The lab has presently one each molecular biologist and serologist, and could neither hire more people nor procure equipment and materials due to lack of funds. It has become a liability and a burden for the KP’s first and oldest medical college, KMC.

Since it is governed by the Board of Governors (BoG) of Khyber Teaching Hospital (KTH), the BoG gives online budget to the college and the college then spends from its own resources on the DNA lab.

The Punjab government had owned the Punjab Forensic Science Agency (PFSA), which has become an autonomous body and besides getting funds from the Punjab government, it is also receiving huge financial support from international organisations.

The DNA lab in KP has become an unwanted child. Nobody has owned it, including the previous PTI government. Former minister for health and finance Taimur Jhagra always remained active on social media to take the credit for the good he had no contribution to but he never gave time to people who wanted to discuss genuine issues related to his department.

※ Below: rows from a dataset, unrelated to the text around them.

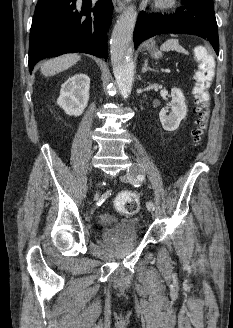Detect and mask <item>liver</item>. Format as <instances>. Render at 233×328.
Wrapping results in <instances>:
<instances>
[{
	"label": "liver",
	"mask_w": 233,
	"mask_h": 328,
	"mask_svg": "<svg viewBox=\"0 0 233 328\" xmlns=\"http://www.w3.org/2000/svg\"><path fill=\"white\" fill-rule=\"evenodd\" d=\"M78 54H66L44 62L40 71L44 76H52L64 71L80 60Z\"/></svg>",
	"instance_id": "6515ba94"
}]
</instances>
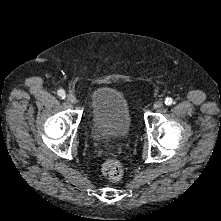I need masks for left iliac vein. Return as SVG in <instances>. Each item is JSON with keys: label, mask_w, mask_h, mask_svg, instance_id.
<instances>
[{"label": "left iliac vein", "mask_w": 221, "mask_h": 221, "mask_svg": "<svg viewBox=\"0 0 221 221\" xmlns=\"http://www.w3.org/2000/svg\"><path fill=\"white\" fill-rule=\"evenodd\" d=\"M163 106V102L162 101H156L153 104L154 109H160Z\"/></svg>", "instance_id": "4c4485c4"}]
</instances>
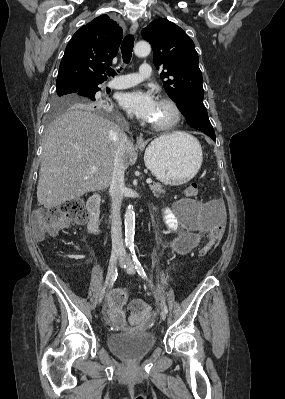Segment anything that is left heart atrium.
<instances>
[{
	"instance_id": "left-heart-atrium-1",
	"label": "left heart atrium",
	"mask_w": 285,
	"mask_h": 399,
	"mask_svg": "<svg viewBox=\"0 0 285 399\" xmlns=\"http://www.w3.org/2000/svg\"><path fill=\"white\" fill-rule=\"evenodd\" d=\"M120 105L139 119L150 122L155 117L158 102L151 92L135 89L121 95Z\"/></svg>"
}]
</instances>
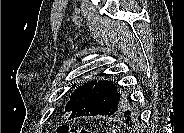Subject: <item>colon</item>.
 <instances>
[{"label":"colon","mask_w":184,"mask_h":133,"mask_svg":"<svg viewBox=\"0 0 184 133\" xmlns=\"http://www.w3.org/2000/svg\"><path fill=\"white\" fill-rule=\"evenodd\" d=\"M88 132L89 131H86L84 129L70 127L66 124L60 125L56 130V133H88Z\"/></svg>","instance_id":"5ec220e1"}]
</instances>
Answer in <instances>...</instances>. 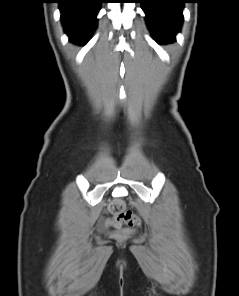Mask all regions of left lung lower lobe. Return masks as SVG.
I'll use <instances>...</instances> for the list:
<instances>
[{"label": "left lung lower lobe", "instance_id": "left-lung-lower-lobe-1", "mask_svg": "<svg viewBox=\"0 0 239 296\" xmlns=\"http://www.w3.org/2000/svg\"><path fill=\"white\" fill-rule=\"evenodd\" d=\"M153 36L161 43L175 40L183 19L186 0H139Z\"/></svg>", "mask_w": 239, "mask_h": 296}]
</instances>
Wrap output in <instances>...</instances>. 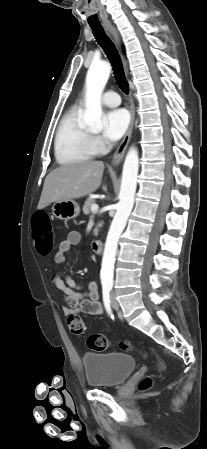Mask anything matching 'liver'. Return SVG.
I'll list each match as a JSON object with an SVG mask.
<instances>
[{
  "label": "liver",
  "mask_w": 207,
  "mask_h": 449,
  "mask_svg": "<svg viewBox=\"0 0 207 449\" xmlns=\"http://www.w3.org/2000/svg\"><path fill=\"white\" fill-rule=\"evenodd\" d=\"M103 171L104 163L101 161H84L54 169L45 179L37 208L91 194L99 188Z\"/></svg>",
  "instance_id": "obj_1"
}]
</instances>
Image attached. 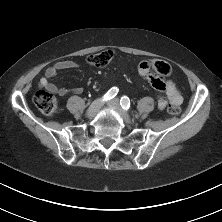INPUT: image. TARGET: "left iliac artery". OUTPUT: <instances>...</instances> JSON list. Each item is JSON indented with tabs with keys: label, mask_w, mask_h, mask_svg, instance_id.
<instances>
[{
	"label": "left iliac artery",
	"mask_w": 222,
	"mask_h": 222,
	"mask_svg": "<svg viewBox=\"0 0 222 222\" xmlns=\"http://www.w3.org/2000/svg\"><path fill=\"white\" fill-rule=\"evenodd\" d=\"M120 104L123 109L128 110L130 108V99L127 96H123L121 97Z\"/></svg>",
	"instance_id": "left-iliac-artery-1"
}]
</instances>
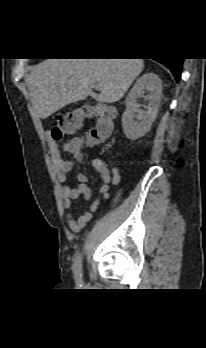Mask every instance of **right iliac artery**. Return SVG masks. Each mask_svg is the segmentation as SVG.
<instances>
[{"label": "right iliac artery", "mask_w": 206, "mask_h": 348, "mask_svg": "<svg viewBox=\"0 0 206 348\" xmlns=\"http://www.w3.org/2000/svg\"><path fill=\"white\" fill-rule=\"evenodd\" d=\"M74 272H75V279L77 283H81L82 279V264H81V255L79 254L74 263Z\"/></svg>", "instance_id": "82829eb1"}]
</instances>
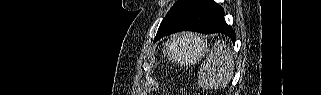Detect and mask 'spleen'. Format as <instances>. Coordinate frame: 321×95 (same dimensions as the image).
Wrapping results in <instances>:
<instances>
[{"mask_svg":"<svg viewBox=\"0 0 321 95\" xmlns=\"http://www.w3.org/2000/svg\"><path fill=\"white\" fill-rule=\"evenodd\" d=\"M233 73L232 51L224 41H218L200 67L198 84L204 88H224L231 81Z\"/></svg>","mask_w":321,"mask_h":95,"instance_id":"1","label":"spleen"}]
</instances>
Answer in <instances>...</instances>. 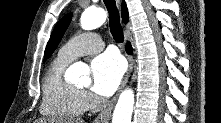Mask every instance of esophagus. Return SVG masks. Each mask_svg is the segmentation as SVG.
<instances>
[{"label": "esophagus", "instance_id": "34e87169", "mask_svg": "<svg viewBox=\"0 0 221 123\" xmlns=\"http://www.w3.org/2000/svg\"><path fill=\"white\" fill-rule=\"evenodd\" d=\"M118 5H120V1L117 0ZM127 60H128V68L127 71L123 77V80L121 82V85L119 87L118 92L116 93V95L111 99L110 103L108 104V106L97 116V118L94 120L93 123H108L112 110L116 104L117 98L120 94V92L122 91V89L125 87V85L127 84L129 77L131 75L132 69H133V65H134V60L133 57L131 55H127Z\"/></svg>", "mask_w": 221, "mask_h": 123}]
</instances>
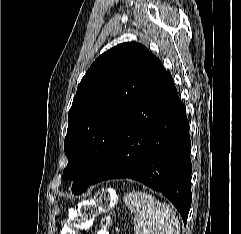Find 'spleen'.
I'll list each match as a JSON object with an SVG mask.
<instances>
[{
  "label": "spleen",
  "instance_id": "1",
  "mask_svg": "<svg viewBox=\"0 0 241 234\" xmlns=\"http://www.w3.org/2000/svg\"><path fill=\"white\" fill-rule=\"evenodd\" d=\"M135 213V234H180V223L168 204L145 192H130L123 198Z\"/></svg>",
  "mask_w": 241,
  "mask_h": 234
}]
</instances>
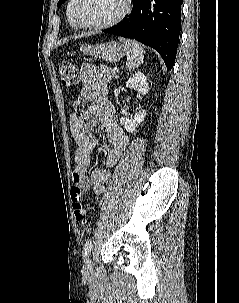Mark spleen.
<instances>
[{"label":"spleen","instance_id":"obj_1","mask_svg":"<svg viewBox=\"0 0 239 303\" xmlns=\"http://www.w3.org/2000/svg\"><path fill=\"white\" fill-rule=\"evenodd\" d=\"M120 42L124 43L125 47L129 51V55L127 57L126 66L129 70H133L143 63L144 59V49L143 47L136 41L125 39L120 37Z\"/></svg>","mask_w":239,"mask_h":303}]
</instances>
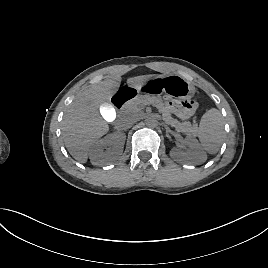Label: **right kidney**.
<instances>
[{
  "mask_svg": "<svg viewBox=\"0 0 268 268\" xmlns=\"http://www.w3.org/2000/svg\"><path fill=\"white\" fill-rule=\"evenodd\" d=\"M126 135L113 133L96 141L89 153L93 165L105 166L115 162L122 154Z\"/></svg>",
  "mask_w": 268,
  "mask_h": 268,
  "instance_id": "ca27d5eb",
  "label": "right kidney"
}]
</instances>
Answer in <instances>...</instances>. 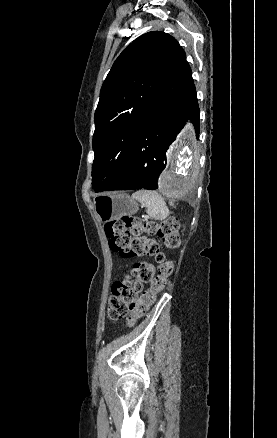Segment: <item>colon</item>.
<instances>
[{
  "instance_id": "1",
  "label": "colon",
  "mask_w": 277,
  "mask_h": 438,
  "mask_svg": "<svg viewBox=\"0 0 277 438\" xmlns=\"http://www.w3.org/2000/svg\"><path fill=\"white\" fill-rule=\"evenodd\" d=\"M104 229L110 249L120 257L153 256L157 261V267L150 262L133 265L132 278L118 280L109 298V317L114 320L127 317L131 325L147 313L173 273V264L164 259L163 249H173L180 244V224L174 218L153 222L124 215L121 220L107 222ZM141 233L148 235L140 236ZM155 270L157 277H153ZM149 281H152L151 288L139 296L142 284Z\"/></svg>"
}]
</instances>
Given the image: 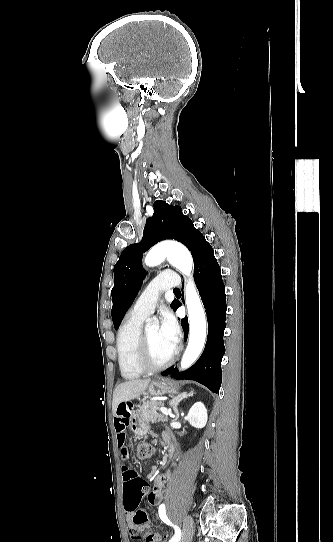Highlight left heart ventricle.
<instances>
[{
    "instance_id": "obj_1",
    "label": "left heart ventricle",
    "mask_w": 333,
    "mask_h": 542,
    "mask_svg": "<svg viewBox=\"0 0 333 542\" xmlns=\"http://www.w3.org/2000/svg\"><path fill=\"white\" fill-rule=\"evenodd\" d=\"M146 334L151 360L155 363L166 361L173 354L175 348L162 335L158 326L146 330Z\"/></svg>"
}]
</instances>
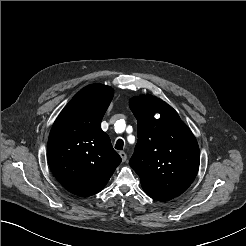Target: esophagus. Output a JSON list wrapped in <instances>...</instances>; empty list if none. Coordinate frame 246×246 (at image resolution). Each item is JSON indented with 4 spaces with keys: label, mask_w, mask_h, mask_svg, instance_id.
<instances>
[{
    "label": "esophagus",
    "mask_w": 246,
    "mask_h": 246,
    "mask_svg": "<svg viewBox=\"0 0 246 246\" xmlns=\"http://www.w3.org/2000/svg\"><path fill=\"white\" fill-rule=\"evenodd\" d=\"M119 155L122 159V162H125L127 160V154L124 151H120Z\"/></svg>",
    "instance_id": "34e87169"
}]
</instances>
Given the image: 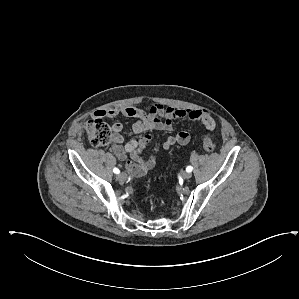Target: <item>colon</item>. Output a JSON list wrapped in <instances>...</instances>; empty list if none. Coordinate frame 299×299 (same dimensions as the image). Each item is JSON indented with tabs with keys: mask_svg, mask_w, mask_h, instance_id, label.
I'll use <instances>...</instances> for the list:
<instances>
[{
	"mask_svg": "<svg viewBox=\"0 0 299 299\" xmlns=\"http://www.w3.org/2000/svg\"><path fill=\"white\" fill-rule=\"evenodd\" d=\"M89 142L95 147H106L113 142L111 126L101 118L89 120L85 125ZM203 147L208 152L215 150V144L210 135L203 137Z\"/></svg>",
	"mask_w": 299,
	"mask_h": 299,
	"instance_id": "colon-1",
	"label": "colon"
}]
</instances>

In Pakistan, no medical college is running a DNA lab, and hence it is high time for the caretaker chief minister Mohammad Azam Khan to address genuine concerns of the KMC administration regarding the DNA lab.

Better the chief minister brings it under the administrative control of health or home and tribal affairs department so the college can focus on its own teaching activities.

“One DNA process costs Rs50,000 and the government doesn’t pay a single penny to the department. This department is in fact serving the public department and made its job of investigation easier so better the police department is to be made to pay for the DNA tests and kits required for DNA analysis,” said an official of the college.

Kit prices are raised with increase in dollar value. The department had procured kits a year ago but they were spent on the case of the Peshawar police lines attack. The KP government had purchased state-of-the-art equipment for DNA laboratory in Peshawar and installed it in 2015, but they could not hire technical staff for the facility due to litigation.

The Forensic Medicine and Toxicology Department receives majority of referral cases from all over the province.

The police in Pakistan are depending on the decade-old investigation system and in the modern world, culprits are easily being traced due to latest research and advancement in the field of forensic medicine and toxicology.

In KP, forensic medicine and toxicology as a subject existed at KMC since its inception in 1954 but a full-fledged department was set up in 1990. Since then the department has been handling medico-legal cases, offering autopsy services and expert opinion by specialists to the entire province.